Records for the task Block Start

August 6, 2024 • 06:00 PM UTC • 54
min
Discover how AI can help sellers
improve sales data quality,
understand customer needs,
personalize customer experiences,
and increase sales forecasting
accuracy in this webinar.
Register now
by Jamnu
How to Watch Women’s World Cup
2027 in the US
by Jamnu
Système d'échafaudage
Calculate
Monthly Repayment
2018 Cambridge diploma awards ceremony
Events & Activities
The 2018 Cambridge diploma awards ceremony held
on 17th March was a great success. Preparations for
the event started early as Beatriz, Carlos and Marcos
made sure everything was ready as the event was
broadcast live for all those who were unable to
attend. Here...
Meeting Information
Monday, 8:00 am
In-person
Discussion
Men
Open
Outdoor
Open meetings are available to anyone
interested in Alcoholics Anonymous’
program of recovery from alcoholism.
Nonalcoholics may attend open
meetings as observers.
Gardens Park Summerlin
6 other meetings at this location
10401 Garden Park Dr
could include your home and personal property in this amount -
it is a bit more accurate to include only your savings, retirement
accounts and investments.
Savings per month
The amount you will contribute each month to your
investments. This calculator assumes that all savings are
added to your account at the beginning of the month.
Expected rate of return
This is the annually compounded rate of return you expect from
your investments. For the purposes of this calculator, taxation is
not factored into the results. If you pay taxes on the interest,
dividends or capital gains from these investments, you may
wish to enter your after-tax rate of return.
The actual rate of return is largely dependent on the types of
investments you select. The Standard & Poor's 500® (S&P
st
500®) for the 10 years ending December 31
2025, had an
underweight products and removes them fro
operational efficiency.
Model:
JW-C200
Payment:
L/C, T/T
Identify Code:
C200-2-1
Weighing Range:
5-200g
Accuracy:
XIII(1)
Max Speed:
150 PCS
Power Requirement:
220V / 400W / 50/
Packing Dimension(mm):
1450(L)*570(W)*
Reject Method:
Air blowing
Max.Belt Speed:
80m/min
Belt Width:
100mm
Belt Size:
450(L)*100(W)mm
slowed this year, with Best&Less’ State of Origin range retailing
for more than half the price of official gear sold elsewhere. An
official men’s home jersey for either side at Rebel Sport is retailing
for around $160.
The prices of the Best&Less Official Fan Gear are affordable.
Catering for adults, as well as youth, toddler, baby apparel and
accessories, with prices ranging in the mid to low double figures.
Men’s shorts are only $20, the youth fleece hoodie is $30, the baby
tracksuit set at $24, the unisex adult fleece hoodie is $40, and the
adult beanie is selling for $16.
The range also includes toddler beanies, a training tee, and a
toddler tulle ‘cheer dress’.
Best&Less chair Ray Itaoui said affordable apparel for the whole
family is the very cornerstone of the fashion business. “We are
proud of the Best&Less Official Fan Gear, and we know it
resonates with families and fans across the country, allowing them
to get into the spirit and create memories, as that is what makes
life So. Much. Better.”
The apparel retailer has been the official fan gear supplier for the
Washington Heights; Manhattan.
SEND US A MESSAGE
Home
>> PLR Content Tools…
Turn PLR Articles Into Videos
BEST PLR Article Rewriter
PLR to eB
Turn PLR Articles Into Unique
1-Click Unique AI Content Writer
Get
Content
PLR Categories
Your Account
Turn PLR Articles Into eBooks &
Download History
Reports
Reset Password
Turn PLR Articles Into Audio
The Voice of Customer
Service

Records for the task Block End

● **Work item**:
Please reproduce each entry above exactly as it reads.

● **Written solution**:
August 6, 2024 • 06:00 PM UTC • 54
min
Discover how AI can help sellers
improve sales data quality,
understand customer needs,
personalize customer experiences,
and increase sales forecasting
accuracy in this webinar.
Register now
by Jamnu
How to Watch Women’s World Cup
2027 in the US
by Jamnu
Système d'échafaudage
Calculate
Monthly Repayment
2018 Cambridge diploma awards ceremony
Events & Activities
The 2018 Cambridge diploma awards ceremony held
on 17th March was a great success. Preparations for
the event started early as Beatriz, Carlos and Marcos
made sure everything was ready as the event was
broadcast live for all those who were unable to
attend. Here...
Meeting Information
Monday, 8:00 am
In-person
Discussion
Men
Open
Outdoor
Open meetings are available to anyone
interested in Alcoholics Anonymous’
program of recovery from alcoholism.
Nonalcoholics may attend open
meetings as observers.
Gardens Park Summerlin
6 other meetings at this location
10401 Garden Park Dr
could include your home and personal property in this amount -
it is a bit more accurate to include only your savings, retirement
accounts and investments.
Savings per month
The amount you will contribute each month to your
investments. This calculator assumes that all savings are
added to your account at the beginning of the month.
Expected rate of return
This is the annually compounded rate of return you expect from
your investments. For the purposes of this calculator, taxation is
not factored into the results. If you pay taxes on the interest,
dividends or capital gains from these investments, you may
wish to enter your after-tax rate of return.
The actual rate of return is largely dependent on the types of
investments you select. The Standard & Poor's 500® (S&P
st
500®) for the 10 years ending December 31
2025, had an
underweight products and removes them fro
operational efficiency.
Model:
JW-C200
Payment:
L/C, T/T
Identify Code:
C200-2-1
Weighing Range:
5-200g
Accuracy:
XIII(1)
Max Speed:
150 PCS
Power Requirement:
220V / 400W / 50/
Packing Dimension(mm):
1450(L)*570(W)*
Reject Method:
Air blowing
Max.Belt Speed:
80m/min
Belt Width:
100mm
Belt Size:
450(L)*100(W)mm
slowed this year, with Best&Less’ State of Origin range retailing
for more than half the price of official gear sold elsewhere. An
official men’s home jersey for either side at Rebel Sport is retailing
for around $160.
The prices of the Best&Less Official Fan Gear are affordable.
Catering for adults, as well as youth, toddler, baby apparel and
accessories, with prices ranging in the mid to low double figures.
Men’s shorts are only $20, the youth fleece hoodie is $30, the baby
tracksuit set at $24, the unisex adult fleece hoodie is $40, and the
adult beanie is selling for $16.
The range also includes toddler beanies, a training tee, and a
toddler tulle ‘cheer dress’.
Best&Less chair Ray Itaoui said affordable apparel for the whole
family is the very cornerstone of the fashion business. “We are
proud of the Best&Less Official Fan Gear, and we know it
resonates with families and fans across the country, allowing them
to get into the spirit and create memories, as that is what makes
life So. Much. Better.”
The apparel retailer has been the official fan gear supplier for the
Washington Heights; Manhattan.
SEND US A MESSAGE
Home
>> PLR Content Tools…
Turn PLR Articles Into Videos
BEST PLR Article Rewriter
PLR to eB
Turn PLR Articles Into Unique
1-Click Unique AI Content Writer
Get
Content
PLR Categories
Your Account
Turn PLR Articles Into eBooks &
Download History
Reports
Reset Password
Turn PLR Articles Into Audio
The Voice of Customer
Service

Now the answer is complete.